I am trying to launch a K8s job through a Dagster Op by calling the execute_k8s_job function from within that Op, as specified here. The Dagster Run is launched and the K8s job specified in the execute_k8s_job function is launched as a separate Job (as expected), I inspect the Pod and can see that all the containers I specified are running as expected. However, the Dagster Run fails automatically within a few seconds as it tries to retrieve logs from the Pod. It fails because no container is specified when it tries to retrieve the logs. Here is the full stack trace:
dagster._core.errors.DagsterExecutionStepExecutionError: Error occurred while executing op "deploy_op":
File "/usr/local/lib/python3.7/site-packages/dagster/_core/execution/plan/execute_plan.py", line 266, in dagster_event_sequence_for_step
for step_event in check.generator(step_events):
File "/usr/local/lib/python3.7/site-packages/dagster/_core/execution/plan/execute_step.py", line 389, in core_dagster_event_sequence_for_step
_step_output_error_checked_user_event_sequence(step_context, user_event_sequence)

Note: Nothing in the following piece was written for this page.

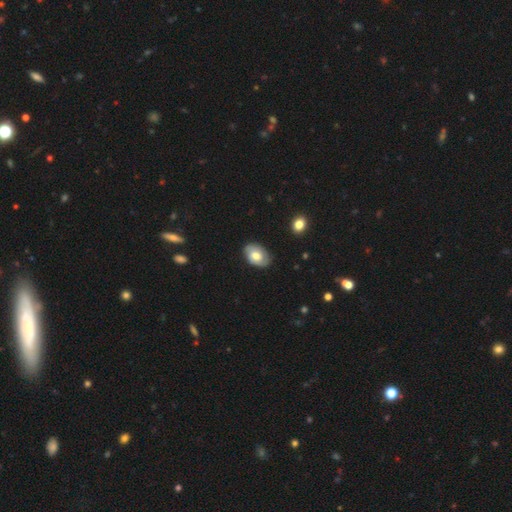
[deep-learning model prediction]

File "/usr/local/lib/python3.7/site-packages/dagster/_core/execution/plan/execute_step.py", line 94, in _step_output_error_checked_user_event_sequence
for user_event in user_event_sequence:
File "/usr/local/lib/python3.7/site-packages/dagster/_core/execution/plan/compute.py", line 177, in execute_core_compute
for step_output in _yield_compute_results(step_context, inputs, compute_fn):
File "/usr/local/lib/python3.7/site-packages/dagster/_core/execution/plan/compute.py", line 154, in _yield_compute_results
user_event_generator,
File "/usr/local/lib/python3.7/site-packages/dagster/_utils/__init__.py", line 460, in iterate_with_context
return
File "/usr/local/lib/python3.7/contextlib.py", line 130, in __exit__
self.gen.throw(type, value, traceback)
File "/usr/local/lib/python3.7/site-packages/dagster/_core/execution/plan/utils.py", line 91, in op_execution_error_boundary
) from e
The above exception was caused by the following exception:
kubernetes.client.exceptions.ApiException: (400)
Reason: Bad Request
HTTP response body: b'{"kind":"Status","apiVersion":"v1","metadata":{},"status":"Failure","message":"a container name must be specified for pod 70c9eb1f1777cc40bd1089e1b391bd42-crfg5, choose one of: [dagster api axon-synapse]","reason":"BadRequest","code":400}\n'
File "/usr/local/lib/python3.7/site-packages/dagster/_core/execution/plan/utils.py", line 56, in op_execution_error_boundary
yield
File "/usr/local/lib/python3.7/site-packages/dagster/_utils/__init__.py", line 458, in iterate_with_context
next_output = next(iterator)
File "/usr/local/lib/python3.7/site-packages/dagster/_core/execution/plan/compute_generator.py", line 75, in _coerce_solid_compute_fn_to_iterator
result = fn(context, **kwargs) if context_arg_provided else fn(**kwargs)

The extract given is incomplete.